Eric reminded him of his wingman promise made weeks prior, and Dan, with sudden purpose, fully committed to his new occupation. By evening's end, Eric had three phone numbers, including that of a rising sophomore (Lukas Armitage) at Sarah Lawrence. Dan spotted Eric with Lukas just as the Fourth of July fireworks off Southampton started. They looked cozy, and not wanting to play third wheel, he texted Eric that he was heading home.
He started down the beach, away from the festivities, pausing briefly to watch a few volleys of the fireworks. On a whim, he pulled out his cell phone and captured some of the spectacle. He thumbed through the images, selected the best one, and e-mailed it to Blair, with an uncharacteristically succinct Humphrey message: "Thought you might be missing something this Fourth of July." He did not...could not...answer when she called him within five minutes.

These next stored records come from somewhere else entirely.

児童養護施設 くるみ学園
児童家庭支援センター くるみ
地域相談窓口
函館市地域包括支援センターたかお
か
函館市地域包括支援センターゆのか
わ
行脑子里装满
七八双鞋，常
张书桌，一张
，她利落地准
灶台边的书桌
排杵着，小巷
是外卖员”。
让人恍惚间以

Three days later, there was a package delivered to him at the beach house. Eric recognized the sender as a tony department store in Paris. Inside, Dan found the most beautifully wrapped gift box he had ever seen. Satin-lined, it contained a gold razor, a fine badger-bristled shaving brush, shaving soaps, and shaving cream. The card simply read: "Shave immediately. We'll address those wild curls of yours soon enough." Dan's blood ran cold, then hot in an instant. Terrified and turned-on in the same heartbeat. "How does she do that?" he wondered.
Eric smiled, but did not comment on Dan's clean-shaven face the next morning.
And it was Eric who finally pieced it together, only after Serena called the following week. She asked about the party, sounding wistful for the first time in months about missing an event back East. She had seen pictures on Page Six online, and at least one posted on Gossip Girl. Eric doubted Blair would read the Post, but checked Gossip Girl and found a picture of him and Dan (who, good soldier that he was, had managed a wan smile under that unruly beard of his).